▶ **Extrait retenu**:

.....

Les deux employés d'EMI sont le jour et la nuit. George est grand, impassible et, malgré ses 37 ans, a l'allure d'un vieux sage. Norman est plus trapu, plus nerveux, plus bavard. Il a une main qui tripote les curseurs de sa console, l'autre qui fait trembloter son café. Ses manches sont retroussés et sa cravate desserrée. Cela fait une heure qu'il fait des allers retours entre le studio et la cabine. D'abord, il s'est débarrassé des paravents sensés séparer chaque musicien. Il sait bien que c'est contre le règlement intérieur mais George ne lui en tient pas rigueur. C'est la troisième fois qu'ils sont réunis pour s'occuper de ce client et ils savent bien que ce client se fiche royalement du règlement. Alors Norm s'adapte. Il improvise. C'est pour ça qu'on le paye. Et George encourage. Et supervise. C'est sa réputation qui est en jeu. Alors lui aussi retrousse ses manches et se sert un café.
À neuf heures, tout est prêt pour l'arrivée des garçons. Les garçons arrivent un peu avant dix heures. Tandis que l'étrange géant qui leur sert d'homme à tout faire sort leur matériel du van, leur chauffeur tient à s'excuser. Ils étaient à Liverpool et il y avait du brouillard.
— Arrête de raconter n'importe quoi et viens me filer un coup de main Neil !
— Commence pas à râler Mal... Et si tu casses cet ampli, t'as intérêt à le payer !
Chargé de numéroter les bandes, Richard Langham a plus l'impression d'assister à un sketch qu'au début d'une session professionnelle. Il est particulièrement surpris de voir l'état des amplis abîmés par de nombreuses semaines de tournée à travers le pays. Mais ce n'est rien comparé à l'état du chanteur.
— Je ne vous serre pas la main monsieur Martin, vous risqueriez de tomber malade.
Perturbé, l'imperturbable producteur se tourne vers l'adulte accompagnateur.
— Juste un gros rhume, le rassure Brian Epstein. Pas de quoi s'inquiéter.

.....

▶ **Contenu des données**:
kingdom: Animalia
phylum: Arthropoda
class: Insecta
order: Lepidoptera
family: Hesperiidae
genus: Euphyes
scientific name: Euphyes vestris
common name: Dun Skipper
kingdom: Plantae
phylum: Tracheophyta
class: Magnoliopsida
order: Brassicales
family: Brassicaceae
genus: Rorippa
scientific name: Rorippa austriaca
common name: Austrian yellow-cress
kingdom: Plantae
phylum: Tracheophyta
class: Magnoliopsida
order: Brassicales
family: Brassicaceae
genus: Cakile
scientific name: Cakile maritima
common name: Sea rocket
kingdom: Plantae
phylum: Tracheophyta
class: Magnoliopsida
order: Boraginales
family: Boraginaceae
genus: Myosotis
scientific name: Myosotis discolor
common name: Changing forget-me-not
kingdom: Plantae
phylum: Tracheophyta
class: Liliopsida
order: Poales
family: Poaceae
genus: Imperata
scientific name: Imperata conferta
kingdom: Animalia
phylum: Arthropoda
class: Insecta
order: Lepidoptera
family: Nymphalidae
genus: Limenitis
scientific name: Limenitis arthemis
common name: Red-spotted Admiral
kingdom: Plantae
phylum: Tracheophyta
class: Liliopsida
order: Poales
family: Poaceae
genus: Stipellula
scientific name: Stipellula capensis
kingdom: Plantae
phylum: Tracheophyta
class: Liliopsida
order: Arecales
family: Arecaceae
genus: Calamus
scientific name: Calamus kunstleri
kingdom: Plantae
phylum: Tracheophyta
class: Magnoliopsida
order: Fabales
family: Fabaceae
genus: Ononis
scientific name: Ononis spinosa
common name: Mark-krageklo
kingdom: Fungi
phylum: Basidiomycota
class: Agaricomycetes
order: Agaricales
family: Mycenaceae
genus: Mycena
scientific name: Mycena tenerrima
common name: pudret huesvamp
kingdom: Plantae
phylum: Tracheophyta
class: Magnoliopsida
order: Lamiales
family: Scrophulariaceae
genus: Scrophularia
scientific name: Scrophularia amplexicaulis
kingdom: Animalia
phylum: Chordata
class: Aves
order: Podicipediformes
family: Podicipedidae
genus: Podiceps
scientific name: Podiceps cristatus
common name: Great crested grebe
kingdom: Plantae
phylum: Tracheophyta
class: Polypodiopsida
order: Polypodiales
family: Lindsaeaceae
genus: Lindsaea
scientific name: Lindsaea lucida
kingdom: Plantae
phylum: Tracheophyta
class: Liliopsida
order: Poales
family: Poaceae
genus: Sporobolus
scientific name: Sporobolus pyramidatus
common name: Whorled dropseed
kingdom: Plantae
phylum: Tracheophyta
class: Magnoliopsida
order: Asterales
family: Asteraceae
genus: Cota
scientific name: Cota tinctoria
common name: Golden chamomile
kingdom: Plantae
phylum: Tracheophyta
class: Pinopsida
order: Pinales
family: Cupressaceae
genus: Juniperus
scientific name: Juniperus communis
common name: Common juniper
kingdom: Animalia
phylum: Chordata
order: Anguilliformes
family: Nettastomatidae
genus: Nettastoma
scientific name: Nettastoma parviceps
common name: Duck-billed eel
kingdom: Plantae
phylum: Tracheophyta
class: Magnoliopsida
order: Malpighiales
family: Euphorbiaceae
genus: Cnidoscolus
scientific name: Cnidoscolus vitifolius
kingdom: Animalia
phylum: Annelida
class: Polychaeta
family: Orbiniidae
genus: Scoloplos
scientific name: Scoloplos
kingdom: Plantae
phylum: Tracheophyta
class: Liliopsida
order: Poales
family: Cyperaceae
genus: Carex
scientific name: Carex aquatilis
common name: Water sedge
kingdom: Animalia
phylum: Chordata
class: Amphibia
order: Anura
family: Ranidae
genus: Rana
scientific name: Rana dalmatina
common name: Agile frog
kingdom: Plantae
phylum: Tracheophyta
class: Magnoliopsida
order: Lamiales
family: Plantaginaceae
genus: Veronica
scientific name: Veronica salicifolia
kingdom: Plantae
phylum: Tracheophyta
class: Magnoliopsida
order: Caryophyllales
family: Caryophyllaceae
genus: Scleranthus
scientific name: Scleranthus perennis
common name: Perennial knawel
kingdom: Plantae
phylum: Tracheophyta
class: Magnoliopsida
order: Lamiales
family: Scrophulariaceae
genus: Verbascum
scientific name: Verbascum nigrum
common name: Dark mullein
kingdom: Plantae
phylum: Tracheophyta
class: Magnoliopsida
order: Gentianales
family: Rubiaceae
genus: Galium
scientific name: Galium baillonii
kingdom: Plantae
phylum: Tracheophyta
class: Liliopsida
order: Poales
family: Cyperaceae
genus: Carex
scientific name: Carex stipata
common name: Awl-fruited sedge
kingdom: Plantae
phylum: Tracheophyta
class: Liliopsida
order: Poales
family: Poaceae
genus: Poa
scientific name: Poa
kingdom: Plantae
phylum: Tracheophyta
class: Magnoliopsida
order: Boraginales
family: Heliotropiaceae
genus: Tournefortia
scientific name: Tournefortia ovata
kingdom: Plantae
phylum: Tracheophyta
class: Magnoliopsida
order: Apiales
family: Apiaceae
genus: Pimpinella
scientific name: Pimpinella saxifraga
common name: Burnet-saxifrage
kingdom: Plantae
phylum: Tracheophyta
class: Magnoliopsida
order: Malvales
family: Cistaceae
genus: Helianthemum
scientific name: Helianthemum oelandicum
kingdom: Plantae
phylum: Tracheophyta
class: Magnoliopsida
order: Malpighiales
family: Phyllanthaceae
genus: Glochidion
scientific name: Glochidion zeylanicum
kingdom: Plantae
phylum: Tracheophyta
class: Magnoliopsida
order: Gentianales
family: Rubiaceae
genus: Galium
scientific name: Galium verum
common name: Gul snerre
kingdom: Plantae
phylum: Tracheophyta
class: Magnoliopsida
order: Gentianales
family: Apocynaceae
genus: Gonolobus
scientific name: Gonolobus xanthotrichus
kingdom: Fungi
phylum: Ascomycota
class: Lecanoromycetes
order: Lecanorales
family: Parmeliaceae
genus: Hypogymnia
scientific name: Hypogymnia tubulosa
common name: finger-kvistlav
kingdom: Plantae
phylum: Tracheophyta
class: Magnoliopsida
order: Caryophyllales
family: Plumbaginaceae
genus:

.....

▶ **Travail à faire**:
a) Résumez l'extrait en deux phrases.
b) Transcrivez fidèlement le passage de l'extrait allant de "À neuf heures, tout" jusqu'à "l'état du chanteur." inclus.
Le listing constitue un matériau distinct, sans lien avec l'extrait.

▶ **Résultats finaux**:
a) Deux employés d'EMI au tempérament opposé, George et Norman, préparent une séance pour un client qui se fiche du règlement, Norman allant jusqu'à retirer les paravents censés séparer les musiciens. Les garçons arrivent un peu avant dix heures avec des amplis abîmés par des semaines de tournée, et le chanteur, atteint selon Brian Epstein d'un gros rhume, refuse de serrer la main de monsieur Martin.

b)
À neuf heures, tout est prêt pour l'arrivée des garçons. Les garçons arrivent un peu avant dix heures. Tandis que l'étrange géant qui leur sert d'homme à tout faire sort leur matériel du van, leur chauffeur tient à s'excuser. Ils étaient à Liverpool et il y avait du brouillard.
— Arrête de raconter n'importe quoi et viens me filer un coup de main Neil !
— Commence pas à râler Mal... Et si tu casses cet ampli, t'as intérêt à le payer !
Chargé de numéroter les bandes, Richard Langham a plus l'impression d'assister à un sketch qu'au début d'une session professionnelle. Il est particulièrement surpris de voir l'état des amplis abîmés par de nombreuses semaines de tournée à travers le pays. Mais ce n'est rien comparé à l'état du chanteur.